Literature DB >> 24392938

Prediction of new bioactive molecules using a Bayesian belief network.

Ammar Abdo1, Valérie Leclère, Philippe Jacques, Naomie Salim, Maude Pupin.   

Abstract

Natural products and synthetic compounds are a valuable source of new small molecules leading to novel drugs to cure diseases. However identifying new biologically active small molecules is still a challenge. In this paper, we introduce a new activity prediction approach using Bayesian belief network for classification (BBNC). The roots of the network are the fragments composing a compound. The leaves are, on one side, the activities to predict and, on another side, the unknown compound. The activities are represented by sets of known compounds, and sets of inactive compounds are also used. We calculated a similarity between an unknown compound and each activity class. The more similar activity is assigned to the unknown compound. We applied this new approach on eight well-known data sets extracted from the literature and compared its performance to three classical machine learning algorithms. Experiments showed that BBNC provides interesting prediction rates (from 79% accuracy for high diverse data sets to 99% for low diverse ones) with a short time calculation.
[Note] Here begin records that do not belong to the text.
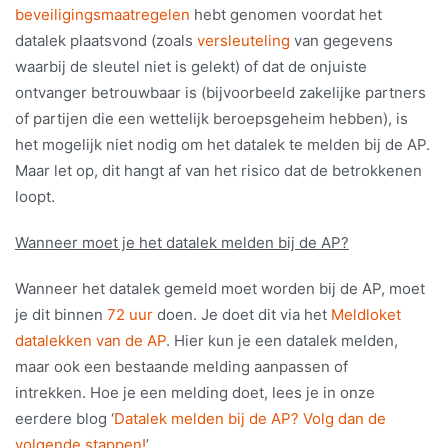
beveiligingsmaatregelen
hebt genomen voordat het
datalek plaatsvond (zoals
versleuteling
van gegevens
waarbij de sleutel niet is gelekt) of dat de onjuiste
ontvanger betrouwbaar is (bijvoorbeeld zakelijke partners
of partijen die een wettelijk beroepsgeheim hebben), is
het mogelijk niet nodig om het datalek te melden bij de AP.
Maar let op, dit hangt af van het risico dat de betrokkenen
loopt.
Wanneer moet je het datalek melden bij de AP?
Wanneer het datalek gemeld moet worden bij de AP, moet
je dit binnen
72 uur
doen. Je doet dit via het
Meldloket
datalekken van de AP
. Hier kun je een datalek melden,
maar ook een bestaande melding aanpassen of
intrekken. Hoe je een melding doet, lees je in onze
eerdere blog ‘
Datalek melden bij de AP? Volg dan de
volgende stappen!
’.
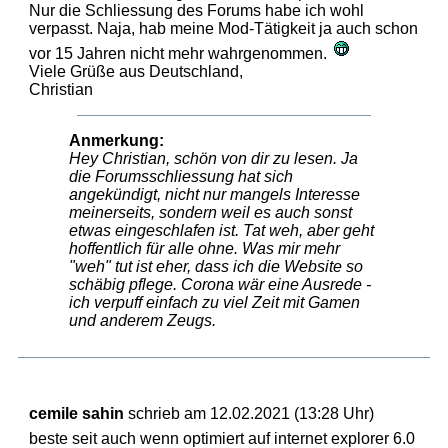
Nur die Schliessung des Forums habe ich wohl
verpasst. Naja, hab meine Mod-Tätigkeit ja auch schon
vor 15 Jahren nicht mehr wahrgenommen.
Viele Grüße aus Deutschland,
Christian
Anmerkung:
Hey Christian, schön von dir zu lesen. Ja
die Forumsschliessung hat sich
angekündigt, nicht nur mangels Interesse
meinerseits, sondern weil es auch sonst
etwas eingeschlafen ist. Tat weh, aber geht
hoffentlich für alle ohne. Was mir mehr
"weh" tut ist eher, dass ich die Website so
schäbig pflege. Corona wär eine Ausrede -
ich verpuff einfach zu viel Zeit mit Gamen
und anderem Zeugs.
cemile sahin
schrieb am 12.02.2021 (13:28 Uhr)
beste seit auch wenn optimiert auf internet explorer 6.0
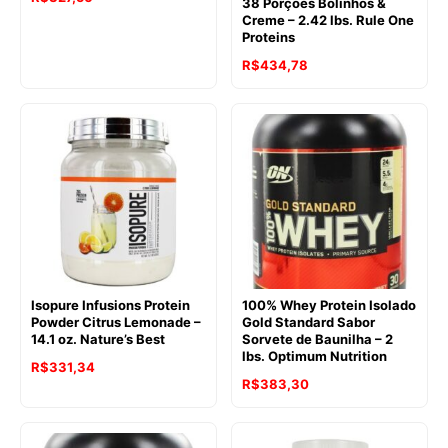
38 Porções Bolinhos &
Creme – 2.42 lbs. Rule One
preço
preço
Proteins
original
atual
O
O
R$
434,78
era:
é:
preço
preço
R$463,97.
R$327,56.
original
atual
era:
é:
R$558,94.
R$434,78.
Isopure Infusions Protein
100% Whey Protein Isolado
Powder Citrus Lemonade –
Gold Standard Sabor
14.1 oz. Nature’s Best
Sorvete de Baunilha – 2
lbs. Optimum Nutrition
O
O
R$
331,34
O
O
R$
383,30
preço
preço
preço
preço
original
atual
original
atual
era:
é:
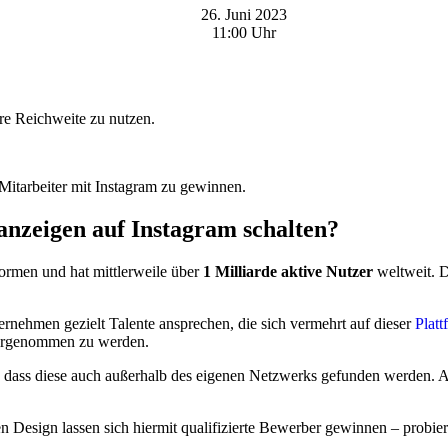
26. Juni 2023
11:00 Uhr
e Reichweite zu nutzen.
 Mitarbeiter mit Instagram zu gewinnen.
anzeigen auf Instagram schalten?
formen und hat mittlerweile über
1 Milliarde aktive Nutzer
weltweit. D
nehmen gezielt Talente ansprechen, die sich vermehrt auf dieser
Platt
ahrgenommen zu werden.
 dass diese auch außerhalb des eigenen Netzwerks gefunden werden. Au
Design lassen sich hiermit qualifizierte Bewerber gewinnen – probier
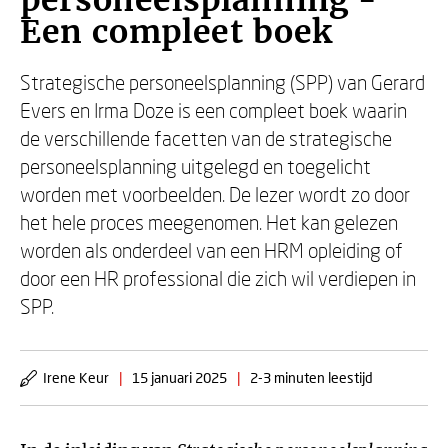
personeelsplanning -
Een compleet boek
Strategische personeelsplanning (SPP) van Gerard
Evers en Irma Doze is een compleet boek waarin
de verschillende facetten van de strategische
personeelsplanning uitgelegd en toegelicht
worden met voorbeelden. De lezer wordt zo door
het hele proces meegenomen. Het kan gelezen
worden als onderdeel van een HRM opleiding of
door een HR professional die zich wil verdiepen in
SPP.
Irene Keur
|
15 januari 2025
|
2-3 minuten leestijd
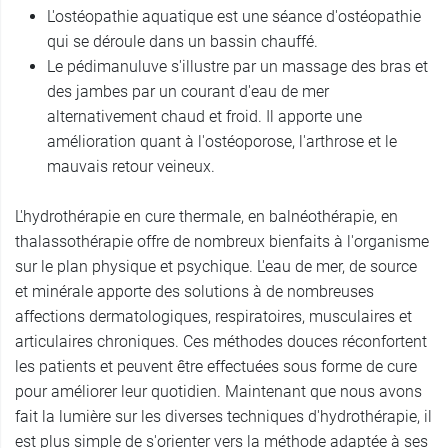
L'ostéopathie aquatique est une séance d'ostéopathie
qui se déroule dans un bassin chauffé.
Le pédimanuluve s'illustre par un massage des bras et
des jambes par un courant d'eau de mer
alternativement chaud et froid. Il apporte une
amélioration quant à l'ostéoporose, l'arthrose et le
mauvais retour veineux.
L'hydrothérapie en cure thermale, en balnéothérapie, en
thalassothérapie offre de nombreux bienfaits à l'organisme
sur le plan physique et psychique. L'eau de mer, de source
et minérale apporte des solutions à de nombreuses
affections dermatologiques, respiratoires, musculaires et
articulaires chroniques. Ces méthodes douces réconfortent
les patients et peuvent être effectuées sous forme de cure
pour améliorer leur quotidien. Maintenant que nous avons
fait la lumière sur les diverses techniques d'hydrothérapie, il
est plus simple de s'orienter vers la méthode adaptée à ses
Experiments also showed that BBNC is particularly effective for homogeneous data sets but has been found to perform less well with structurally heterogeneous sets. However, it is important to stress that we believe that using several approaches whenever possible for activity prediction can often give a broader understanding of the data than using only one approach alone. Thus, BBNC is a useful addition to the computational chemist's toolbox.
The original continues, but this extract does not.